═══ TEXT SEGMENT ═══
My particular concern is a small transistor driving an external alarm.
The power supply has a fuse but as it feeds several circuits, it
doesn't provide much protection for the external alarm circuit. I am
considering an active current limit in the supply but I still have
some reservations as to whether this meets the letter of the law. For
example, one scenario involves two events as follows:

1 The current limit fails spontaneously, but as this is not
monitored, the defect remains undetected, waiting for the second event
to happen...
2 Someone fiddles with the external wiring and causes a short.

The result is that the driver overheats, catches fire and there is
hell to pay. Now, it is perfectly true that this involves two
independent "failures" so at first sight would meet the "single
component failure" criterion. However, I suspect that a fault that is
never detected (and just lies there waiting for a chance to create a
hazard) may not count. Likewise, a fault that could be caused by Uncle
Fred with his screwdriver is hardly a spontaneous component failure.
So overall, would such a system meet the "due care" criterion?

I have severe doubts as to whether much equipment is designed with
this degree of concern but it would be goot to be ahead of the field -
without incurring too much cost.

Also, if this isn't the best newsgroup could someone point me in the
right direction? Most electronics groups seem to be full of people
selling stuff.

TIA.

Derek

If you are in the UK, you are under EU requirements and you should be
studying the appropriate IEC specs for the type of equipment you are
designing. Just as a personal opinion - if there is an output that when
shorted will cause a fire, then there should be some type of protection
for
the output.

Indeed so, but my question goes a bit further as I already have
protection in the shape of a foldback regulator. It's failure of this
protection that I'm asking about. This is unlikely to cause an
immediately hazardous condition, but, obviously, if the protection
fails, the circuit is then left susceptible to any other fault. In
this case it could be a fairly rare external event. The failure of the
protection device may not be detected without yet more circuitry to
monitor the foldback operation of the regulator! Am I being too fussy?
Do most commercial and consumer devices go this far?

Generally equipment design for general use is only concerned with a single
failure criteria. In my experience adding more circuitry increases the
complexity to the point the failure and problems are more likely. The
problem with all redundant circuits is the need to test them to insure that
all of the redundant circuits are working. Statistical methods may be used
to determine how often the redundant circuits must be checked to achieve a
certain confidance level the system will operate properly when required. In
your case I would see no need for extra circuitry

Execeptions are things like Safety Shutdown systems, Intrinsically Safe
Equipment to insures that sparks or hot spots don't trigger an explosion in
explosive atmospheres and control systems in nuclear power plants.

 

[w_tom]

No one can accurately answer your question without numbers. Up
front, numbers such as current and voltage should have been provided.
Is this a 3 volt system or a 300,000 volt system? Also the environment
should be considered.
═══ GIVEN INFORMATION ═══
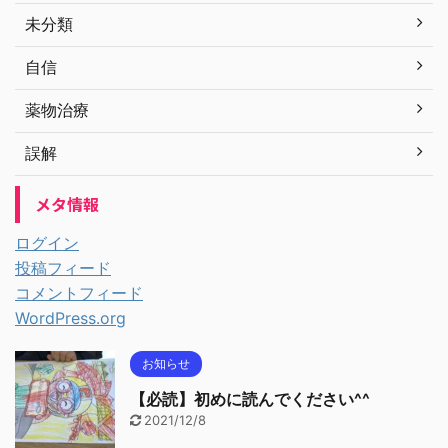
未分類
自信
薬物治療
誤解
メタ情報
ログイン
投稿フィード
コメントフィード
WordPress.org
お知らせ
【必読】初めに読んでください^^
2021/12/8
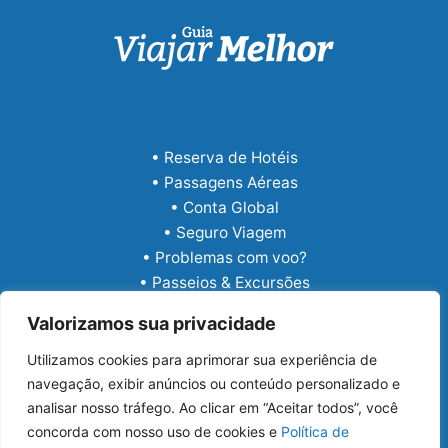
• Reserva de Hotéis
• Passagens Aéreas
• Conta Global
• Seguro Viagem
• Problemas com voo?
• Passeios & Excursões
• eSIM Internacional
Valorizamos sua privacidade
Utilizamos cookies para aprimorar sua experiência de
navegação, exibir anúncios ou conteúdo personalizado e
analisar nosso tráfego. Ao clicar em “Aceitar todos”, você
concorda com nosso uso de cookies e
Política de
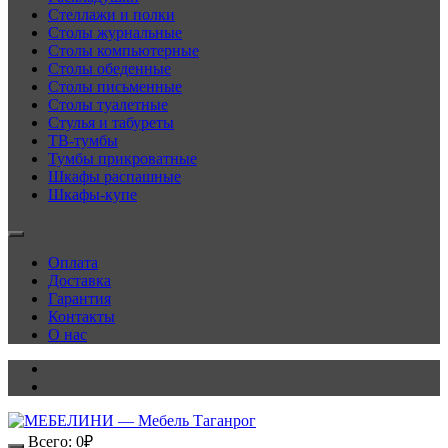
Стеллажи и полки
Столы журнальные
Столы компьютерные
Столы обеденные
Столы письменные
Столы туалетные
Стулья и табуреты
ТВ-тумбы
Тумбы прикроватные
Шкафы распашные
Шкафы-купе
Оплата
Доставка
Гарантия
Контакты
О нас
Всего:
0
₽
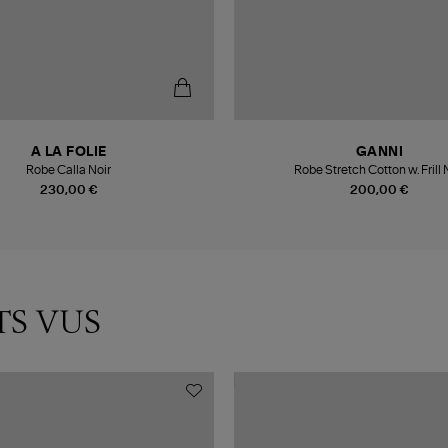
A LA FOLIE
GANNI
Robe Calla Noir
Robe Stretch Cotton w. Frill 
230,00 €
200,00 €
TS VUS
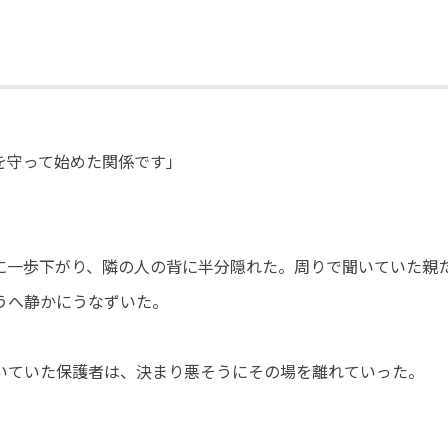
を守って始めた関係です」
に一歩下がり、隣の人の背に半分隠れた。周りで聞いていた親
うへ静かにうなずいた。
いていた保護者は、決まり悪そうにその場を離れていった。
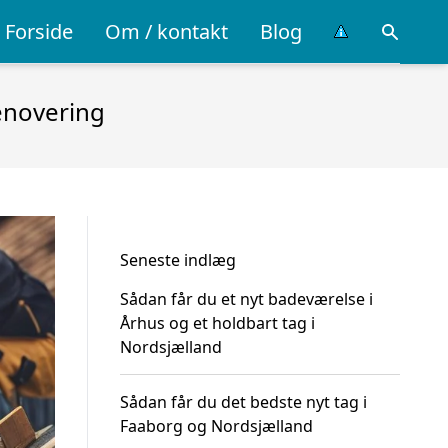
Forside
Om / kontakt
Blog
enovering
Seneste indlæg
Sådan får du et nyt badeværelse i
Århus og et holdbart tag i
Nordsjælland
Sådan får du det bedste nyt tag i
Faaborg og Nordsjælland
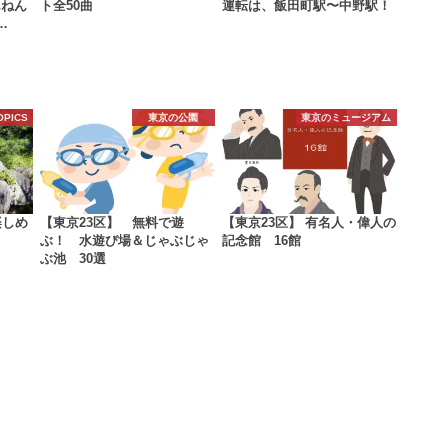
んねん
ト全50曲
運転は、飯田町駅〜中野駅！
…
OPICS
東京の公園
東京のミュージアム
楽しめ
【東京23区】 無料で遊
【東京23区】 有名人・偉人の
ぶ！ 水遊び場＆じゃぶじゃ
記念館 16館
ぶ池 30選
═══
═══ GIVEN INFORMATION ═══
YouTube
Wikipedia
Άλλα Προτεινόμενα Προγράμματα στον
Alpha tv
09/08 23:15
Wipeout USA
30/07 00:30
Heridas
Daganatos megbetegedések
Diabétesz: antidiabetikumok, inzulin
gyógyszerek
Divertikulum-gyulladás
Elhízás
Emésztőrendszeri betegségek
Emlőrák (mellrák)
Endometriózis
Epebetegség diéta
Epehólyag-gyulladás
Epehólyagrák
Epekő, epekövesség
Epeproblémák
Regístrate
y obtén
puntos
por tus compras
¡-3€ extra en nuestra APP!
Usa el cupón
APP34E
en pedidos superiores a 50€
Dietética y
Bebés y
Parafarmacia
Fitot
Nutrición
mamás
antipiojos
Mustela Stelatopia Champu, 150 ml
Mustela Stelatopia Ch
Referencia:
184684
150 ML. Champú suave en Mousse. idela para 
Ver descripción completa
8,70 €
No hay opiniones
═══
* PROBLEM SET
a) Answer these questions about the forum thread on protecting the alarm circuit:
(i) What form does the protection Derek already has take?
(ii) What happens in the second event of Derek's two-event scenario?
(iii) According to w_tom, what should have been provided up front, such as current and voltage?
b) Can you retype the passage of the forum thread starting at "No one can accurately" and ending at "should be considered."?

* SOLUTIONS BY TASK
a)
(i) A foldback regulator.
(ii) Someone fiddles with the external wiring and causes a short.
(iii) Numbers.

b)
No one can accurately answer your question without numbers. Up
front, numbers such as current and voltage should have been provided.
Is this a 3 volt system or a 300,000 volt system? Also the environment
should be considered.